Every entry below needs to be copied exactly.

■ **Available data**
┌────────
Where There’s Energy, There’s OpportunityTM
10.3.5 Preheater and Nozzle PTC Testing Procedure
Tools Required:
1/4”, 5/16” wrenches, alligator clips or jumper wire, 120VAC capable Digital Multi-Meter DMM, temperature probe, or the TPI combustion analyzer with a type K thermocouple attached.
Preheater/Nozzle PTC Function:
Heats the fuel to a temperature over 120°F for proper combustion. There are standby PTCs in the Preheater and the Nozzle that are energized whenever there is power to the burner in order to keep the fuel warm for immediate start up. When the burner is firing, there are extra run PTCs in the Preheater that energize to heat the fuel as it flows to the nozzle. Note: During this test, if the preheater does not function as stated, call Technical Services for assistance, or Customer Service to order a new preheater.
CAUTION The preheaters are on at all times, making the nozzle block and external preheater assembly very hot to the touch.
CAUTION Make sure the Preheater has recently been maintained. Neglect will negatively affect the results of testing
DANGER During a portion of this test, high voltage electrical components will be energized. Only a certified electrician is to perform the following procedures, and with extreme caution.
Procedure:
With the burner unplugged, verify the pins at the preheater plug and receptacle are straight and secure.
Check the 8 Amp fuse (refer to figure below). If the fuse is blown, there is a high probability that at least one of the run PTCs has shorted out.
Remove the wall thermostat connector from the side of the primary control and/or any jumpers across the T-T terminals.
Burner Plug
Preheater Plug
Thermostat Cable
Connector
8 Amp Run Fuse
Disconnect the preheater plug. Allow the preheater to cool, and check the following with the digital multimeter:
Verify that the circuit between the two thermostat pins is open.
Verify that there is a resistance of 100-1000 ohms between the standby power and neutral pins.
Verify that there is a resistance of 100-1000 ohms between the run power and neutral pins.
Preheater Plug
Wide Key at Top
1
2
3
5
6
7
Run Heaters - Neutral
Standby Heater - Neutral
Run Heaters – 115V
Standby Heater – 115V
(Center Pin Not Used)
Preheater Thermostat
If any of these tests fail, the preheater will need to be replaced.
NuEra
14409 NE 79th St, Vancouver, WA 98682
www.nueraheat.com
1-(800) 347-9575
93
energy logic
└────────
■ **Solution for this exercise**
Where There’s Energy, There’s OpportunityTM
10.3.5 Preheater and Nozzle PTC Testing Procedure
Tools Required:
1/4”, 5/16” wrenches, alligator clips or jumper wire, 120VAC capable Digital Multi-Meter DMM, temperature probe, or the TPI combustion analyzer with a type K thermocouple attached.
Preheater/Nozzle PTC Function:
Heats the fuel to a temperature over 120°F for proper combustion. There are standby PTCs in the Preheater and the Nozzle that are energized whenever there is power to the burner in order to keep the fuel warm for immediate start up. When the burner is firing, there are extra run PTCs in the Preheater that energize to heat the fuel as it flows to the nozzle. Note: During this test, if the preheater does not function as stated, call Technical Services for assistance, or Customer Service to order a new preheater.
CAUTION The preheaters are on at all times, making the nozzle block and external preheater assembly very hot to the touch.
CAUTION Make sure the Preheater has recently been maintained. Neglect will negatively affect the results of testing
DANGER During a portion of this test, high voltage electrical components will be energized. Only a certified electrician is to perform the following procedures, and with extreme caution.
Procedure:
With the burner unplugged, verify the pins at the preheater plug and receptacle are straight and secure.
Check the 8 Amp fuse (refer to figure below). If the fuse is blown, there is a high probability that at least one of the run PTCs has shorted out.
Remove the wall thermostat connector from the side of the primary control and/or any jumpers across the T-T terminals.
Burner Plug
Preheater Plug
Thermostat Cable
Connector
8 Amp Run Fuse
Disconnect the preheater plug. Allow the preheater to cool, and check the following with the digital multimeter:
Verify that the circuit between the two thermostat pins is open.
Verify that there is a resistance of 100-1000 ohms between the standby power and neutral pins.
Verify that there is a resistance of 100-1000 ohms between the run power and neutral pins.
Preheater Plug
Wide Key at Top
1
2
3
5
6
7
Run Heaters - Neutral
Standby Heater - Neutral
Run Heaters – 115V
Standby Heater – 115V
(Center Pin Not Used)
Preheater Thermostat
If any of these tests fail, the preheater will need to be replaced.
NuEra
14409 NE 79th St, Vancouver, WA 98682
www.nueraheat.com
1-(800) 347-9575
93
energy logic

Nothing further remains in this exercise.